Mistral-7B v0.1 — 8-bit (bitsandbytes)

This repository provides an 8-bit (bitsandbytes) quantized version of mistralai/Mistral-7B-v0.1 for efficient inference on consumer GPUs. The architecture and tokenizer are unchanged; only the weight format/loader is adapted for memory savings.
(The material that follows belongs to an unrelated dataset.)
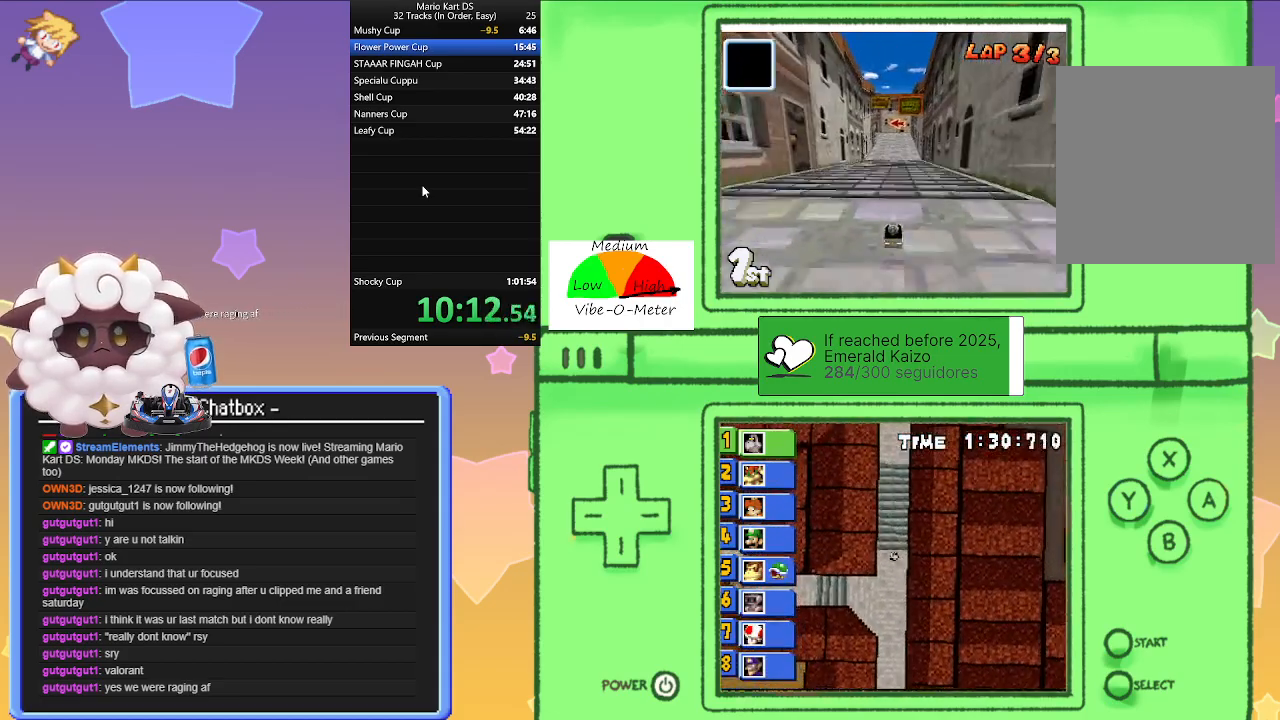
{"buttons": ["A"], "left_stick": "center", "events": []}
Note: This is not an instruction-tuned or fine-tuned model—just an 8-bit loading of the base model for inference.


Model Details

  • Developed by: Mistral AI (base model); quantized and shared by the repo maintainer
  • Model type: Decoder-only causal language model (7B parameters)
  • Languages: English (primarily), may generalize to other languages to a limited extent
  • License: Apache-2.0 (inherits from base model)
  • Finetuned from: No – this is the base model loaded in 8-bit (bnb.int8)

Model Sources


What’s Included

  • config.json, generation_config.json
  • Weights (sharded safetensors):
    • model-00001-of-00002.safetensors
    • model-00002-of-00002.safetensors
    • model.safetensors.index.json
  • Tokenizer files:
    • tokenizer.model, tokenizer.json, tokenizer_config.json, special_tokens_map.json

Uses

Direct Use

  • General text generation, drafting, exploration, and research.
  • Running on limited-VRAM GPUs (≈8–12 GB) where FP16 is not feasible.

Downstream Use

  • Use as a base for experimentation (prompting, lightweight adapters) or as a drop-in 8-bit runtime in apps.

Out-of-Scope Use

  • Safety-critical decisions, disallowed content generation, or applications requiring guaranteed factual correctness.
  • Tasks requiring instruction tuning or alignment (this is not an instruct model).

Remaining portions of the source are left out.